DIRECTIONS FOR THIS TASK :: Copy verbatim every line of the items between the lines holding "Technical leads and IT security professionals" and "rgets for the sake of it. Join a growing...", inclusive.

WORKING DATA ::
------------------------------------------------------------

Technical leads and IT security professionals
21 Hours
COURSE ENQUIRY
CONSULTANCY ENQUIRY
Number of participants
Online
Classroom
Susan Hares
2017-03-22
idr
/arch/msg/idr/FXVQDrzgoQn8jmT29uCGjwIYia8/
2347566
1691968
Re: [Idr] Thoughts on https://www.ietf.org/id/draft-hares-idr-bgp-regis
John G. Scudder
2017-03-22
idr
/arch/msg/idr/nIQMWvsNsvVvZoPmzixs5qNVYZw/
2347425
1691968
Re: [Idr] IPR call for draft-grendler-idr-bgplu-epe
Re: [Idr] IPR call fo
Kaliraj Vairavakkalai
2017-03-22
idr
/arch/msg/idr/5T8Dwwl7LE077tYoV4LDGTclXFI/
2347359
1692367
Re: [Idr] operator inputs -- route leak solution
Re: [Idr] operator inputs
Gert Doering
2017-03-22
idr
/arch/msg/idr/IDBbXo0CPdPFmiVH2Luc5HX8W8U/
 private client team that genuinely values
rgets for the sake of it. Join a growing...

------------------------------------------------------------

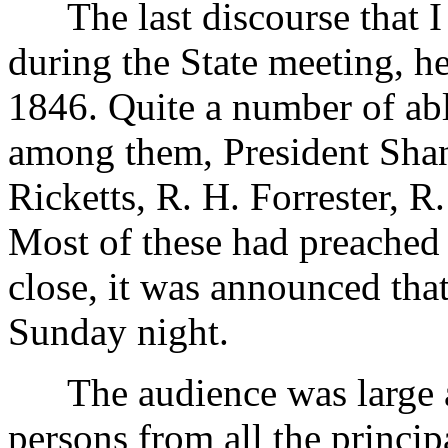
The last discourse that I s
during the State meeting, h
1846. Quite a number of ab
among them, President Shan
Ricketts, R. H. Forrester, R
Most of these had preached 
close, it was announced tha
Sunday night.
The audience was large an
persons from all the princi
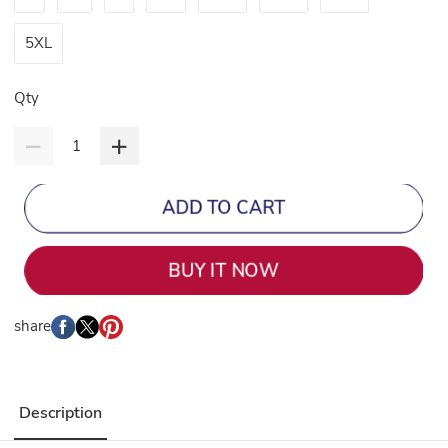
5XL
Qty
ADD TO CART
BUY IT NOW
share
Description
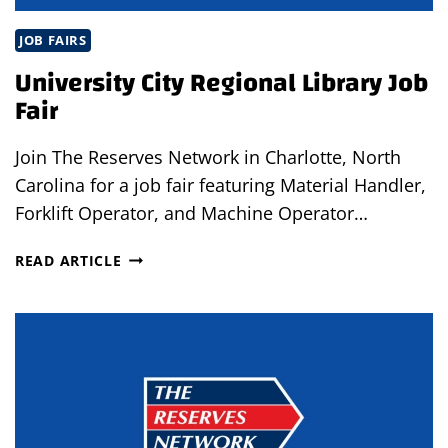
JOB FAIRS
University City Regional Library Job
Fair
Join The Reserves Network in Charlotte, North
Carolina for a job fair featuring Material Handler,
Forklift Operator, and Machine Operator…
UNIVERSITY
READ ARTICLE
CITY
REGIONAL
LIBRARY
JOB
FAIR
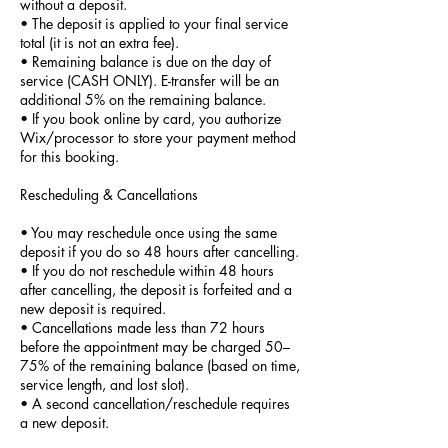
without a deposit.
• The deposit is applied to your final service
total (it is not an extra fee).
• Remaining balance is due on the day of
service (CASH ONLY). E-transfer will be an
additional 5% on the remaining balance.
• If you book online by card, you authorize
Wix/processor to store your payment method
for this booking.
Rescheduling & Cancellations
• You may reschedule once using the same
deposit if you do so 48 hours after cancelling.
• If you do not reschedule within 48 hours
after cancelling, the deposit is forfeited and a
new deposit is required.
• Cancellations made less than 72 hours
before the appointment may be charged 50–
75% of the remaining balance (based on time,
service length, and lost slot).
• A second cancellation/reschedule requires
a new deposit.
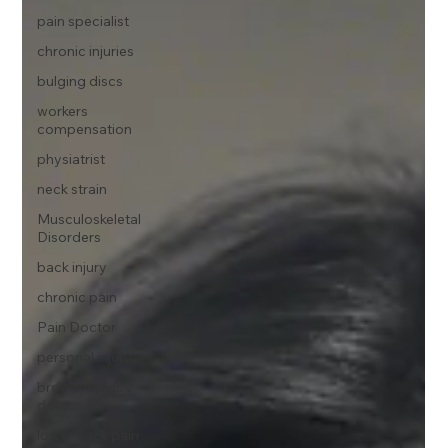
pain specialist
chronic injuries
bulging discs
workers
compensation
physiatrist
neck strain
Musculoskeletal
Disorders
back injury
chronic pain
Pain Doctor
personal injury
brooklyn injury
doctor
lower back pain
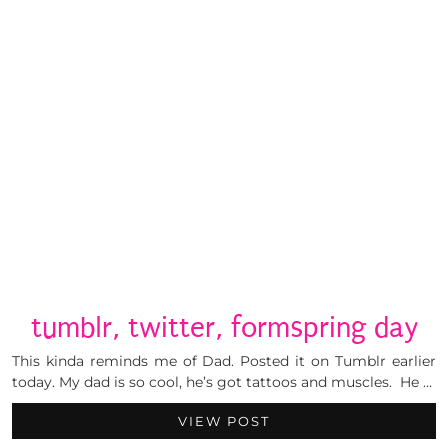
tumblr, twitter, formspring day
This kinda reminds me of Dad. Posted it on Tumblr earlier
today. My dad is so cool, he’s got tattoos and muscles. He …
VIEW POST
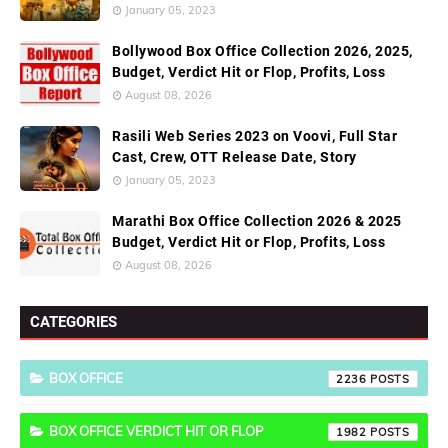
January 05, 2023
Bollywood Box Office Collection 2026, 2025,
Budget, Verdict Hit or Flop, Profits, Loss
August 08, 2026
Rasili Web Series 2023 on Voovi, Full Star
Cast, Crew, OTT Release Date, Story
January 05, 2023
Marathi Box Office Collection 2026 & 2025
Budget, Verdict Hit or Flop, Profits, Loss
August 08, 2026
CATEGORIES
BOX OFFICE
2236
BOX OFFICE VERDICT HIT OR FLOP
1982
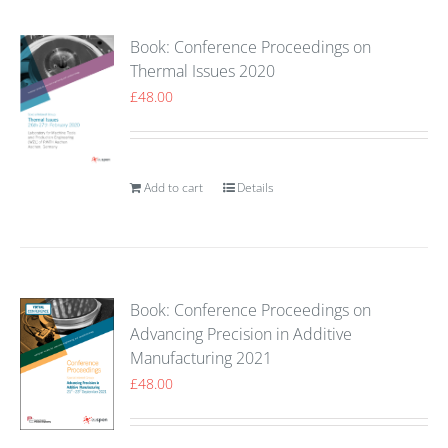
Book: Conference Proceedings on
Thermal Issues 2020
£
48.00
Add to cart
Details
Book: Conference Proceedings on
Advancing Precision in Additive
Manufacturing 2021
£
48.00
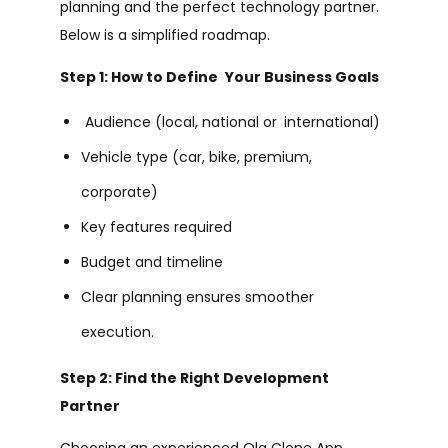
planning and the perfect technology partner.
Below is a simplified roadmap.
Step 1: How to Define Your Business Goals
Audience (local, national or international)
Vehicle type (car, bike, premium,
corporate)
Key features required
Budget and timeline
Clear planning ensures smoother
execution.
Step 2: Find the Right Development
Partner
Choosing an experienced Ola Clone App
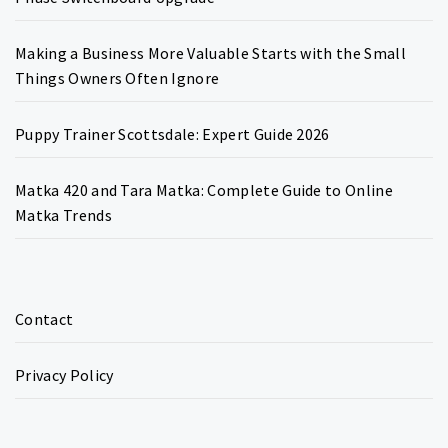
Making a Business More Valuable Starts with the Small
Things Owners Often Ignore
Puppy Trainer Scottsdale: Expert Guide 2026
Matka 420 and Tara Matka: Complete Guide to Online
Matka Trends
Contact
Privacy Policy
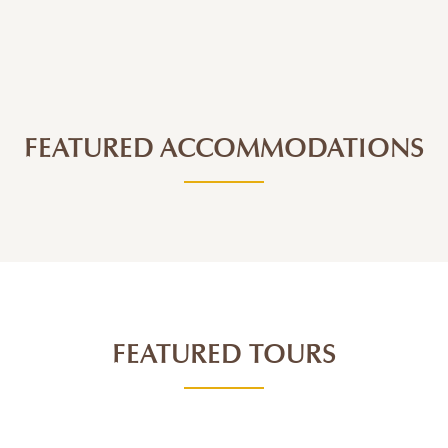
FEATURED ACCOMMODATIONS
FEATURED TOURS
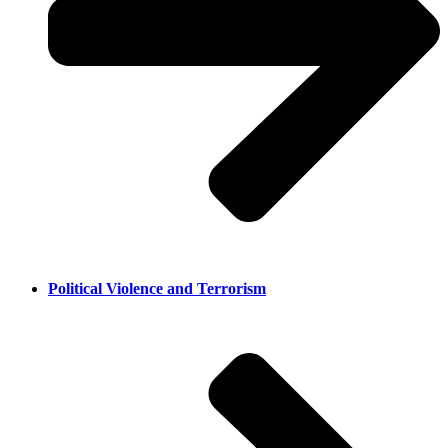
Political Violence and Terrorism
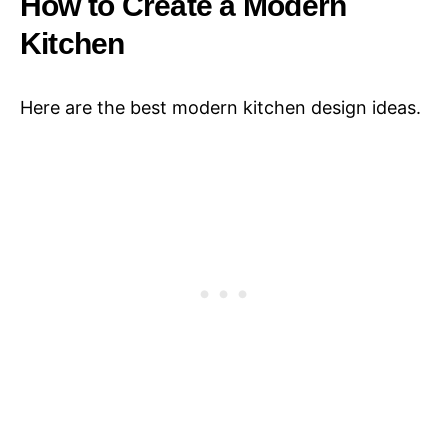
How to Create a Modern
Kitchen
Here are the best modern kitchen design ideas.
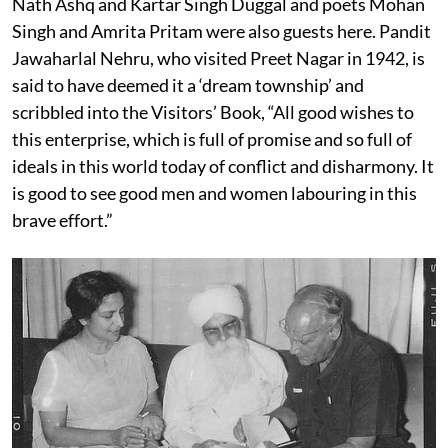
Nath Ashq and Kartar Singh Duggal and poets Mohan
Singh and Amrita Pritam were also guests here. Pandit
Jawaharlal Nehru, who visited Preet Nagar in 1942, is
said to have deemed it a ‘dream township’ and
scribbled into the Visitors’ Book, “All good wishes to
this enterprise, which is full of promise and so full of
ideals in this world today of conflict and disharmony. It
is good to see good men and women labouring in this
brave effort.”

------------------------------------------------------------

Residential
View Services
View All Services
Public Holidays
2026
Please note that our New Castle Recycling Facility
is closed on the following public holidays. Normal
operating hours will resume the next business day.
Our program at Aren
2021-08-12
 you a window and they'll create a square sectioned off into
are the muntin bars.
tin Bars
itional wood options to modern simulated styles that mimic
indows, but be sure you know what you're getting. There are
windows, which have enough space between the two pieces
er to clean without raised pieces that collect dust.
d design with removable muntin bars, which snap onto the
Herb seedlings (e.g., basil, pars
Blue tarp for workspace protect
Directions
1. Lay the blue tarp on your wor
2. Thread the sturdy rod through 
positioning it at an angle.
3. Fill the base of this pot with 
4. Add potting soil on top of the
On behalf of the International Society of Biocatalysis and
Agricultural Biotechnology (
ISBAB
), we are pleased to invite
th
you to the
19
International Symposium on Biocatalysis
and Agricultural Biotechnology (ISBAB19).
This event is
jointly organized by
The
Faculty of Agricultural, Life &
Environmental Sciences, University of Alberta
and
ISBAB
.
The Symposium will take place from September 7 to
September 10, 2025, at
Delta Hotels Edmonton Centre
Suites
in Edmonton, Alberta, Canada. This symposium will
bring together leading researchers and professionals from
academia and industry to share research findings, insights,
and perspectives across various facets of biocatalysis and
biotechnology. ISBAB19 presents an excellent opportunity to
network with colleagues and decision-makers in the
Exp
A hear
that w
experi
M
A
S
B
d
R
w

------------------------------------------------------------

OUTPUT BELOW ::
Technical leads and IT security professionals
21 Hours
COURSE ENQUIRY
CONSULTANCY ENQUIRY
Number of participants
Online
Classroom
Susan Hares
2017-03-22
idr
/arch/msg/idr/FXVQDrzgoQn8jmT29uCGjwIYia8/
2347566
1691968
Re: [Idr] Thoughts on https://www.ietf.org/id/draft-hares-idr-bgp-regis
John G. Scudder
2017-03-22
idr
/arch/msg/idr/nIQMWvsNsvVvZoPmzixs5qNVYZw/
2347425
1691968
Re: [Idr] IPR call for draft-grendler-idr-bgplu-epe
Re: [Idr] IPR call fo
Kaliraj Vairavakkalai
2017-03-22
idr
/arch/msg/idr/5T8Dwwl7LE077tYoV4LDGTclXFI/
2347359
1692367
Re: [Idr] operator inputs -- route leak solution
Re: [Idr] operator inputs
Gert Doering
2017-03-22
idr
/arch/msg/idr/IDBbXo0CPdPFmiVH2Luc5HX8W8U/
 private client team that genuinely values
rgets for the sake of it. Join a growing...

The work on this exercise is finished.